Hi, reader. I wrote this in 2002 and it's now more than five years old. So it may be very out of date; the world, and I, have changed a lot since I wrote it! I'm keeping this up for historical archive purposes, but the me of today may 100% disagree with what I said then. I rarely edit posts after publishing them, but if I do, I usually leave a note in italics to mark the edit and the reason. If this post is particularly offensive or breaches someone's privacy, please contact me.

I really enjoy the current reading for my Russia After Politics class. I actually got excited at the suspense of the following excerpt:

"An important question is how different the reform process under Khrushchev was from that initiated by Gorbachev, and why the one ended with the entrenchment of the existing system, the other with its collapse. We shall come to this in the final chapter..."
--Mary McAuley, Soviet Politics 1917-1991

Last night Leonard and I tried some product that had been ambivalently labelled "Hot 'n Spicy Cajun Pilaf." Practically the entire three paragraphs of copy on the back of the box tried to reconcile the concepts of "Cajun" and "Pilaf," which, let's face it, are pretty dissonant. I felt sorry for them, but not after I tasted the stuff. Neither Cajun nor pilaf, really. Just sort of soggy yellow rice.

Jeana writes of some film, "though most of the characters bordered on unlikeable because they were just so normal and realistic. *shudder*" All kidding aside, this tells you a lot about Jeana's taste in entertainment! Although you could much more easily derive that same information from other entries in her journal, where she talks about RennFayre and so on.

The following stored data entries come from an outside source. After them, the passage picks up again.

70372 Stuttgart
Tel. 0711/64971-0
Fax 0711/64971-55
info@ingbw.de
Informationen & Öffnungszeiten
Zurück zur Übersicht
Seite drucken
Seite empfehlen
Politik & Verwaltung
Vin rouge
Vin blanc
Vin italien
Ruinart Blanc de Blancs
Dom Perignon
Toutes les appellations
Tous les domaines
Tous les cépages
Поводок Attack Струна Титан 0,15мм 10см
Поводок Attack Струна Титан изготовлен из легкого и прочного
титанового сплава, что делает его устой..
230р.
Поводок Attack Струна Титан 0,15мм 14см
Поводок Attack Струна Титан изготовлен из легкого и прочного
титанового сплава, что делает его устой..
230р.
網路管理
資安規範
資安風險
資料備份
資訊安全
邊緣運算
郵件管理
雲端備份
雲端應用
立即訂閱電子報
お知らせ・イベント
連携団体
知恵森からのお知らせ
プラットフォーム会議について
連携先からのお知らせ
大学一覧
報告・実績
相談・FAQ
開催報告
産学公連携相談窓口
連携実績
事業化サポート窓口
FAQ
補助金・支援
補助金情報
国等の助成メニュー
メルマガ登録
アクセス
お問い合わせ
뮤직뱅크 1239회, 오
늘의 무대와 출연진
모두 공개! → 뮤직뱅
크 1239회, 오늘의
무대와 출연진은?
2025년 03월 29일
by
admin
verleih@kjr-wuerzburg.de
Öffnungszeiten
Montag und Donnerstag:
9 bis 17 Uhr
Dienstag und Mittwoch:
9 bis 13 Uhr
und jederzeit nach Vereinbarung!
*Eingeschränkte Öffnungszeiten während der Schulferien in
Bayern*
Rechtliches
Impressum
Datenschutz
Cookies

Speaking of unlikeable characters, I've paused reading David Wong Louie's The Barbarians Are Coming (a gift from Anirvan) for the same reason that I stopped reading The Kitchen God's Wife or The Hundred Secret Senses, one of those Amy Tan novels that isn't The Joy Luck Club, six or seven years ago. I can't stand the protagonist! Louie has expended the attention capital he got from me by having his main character be a misunderstood child of Asian immigrants. Seeing as I'm not the IMF, I'm hesitating on loaning him more.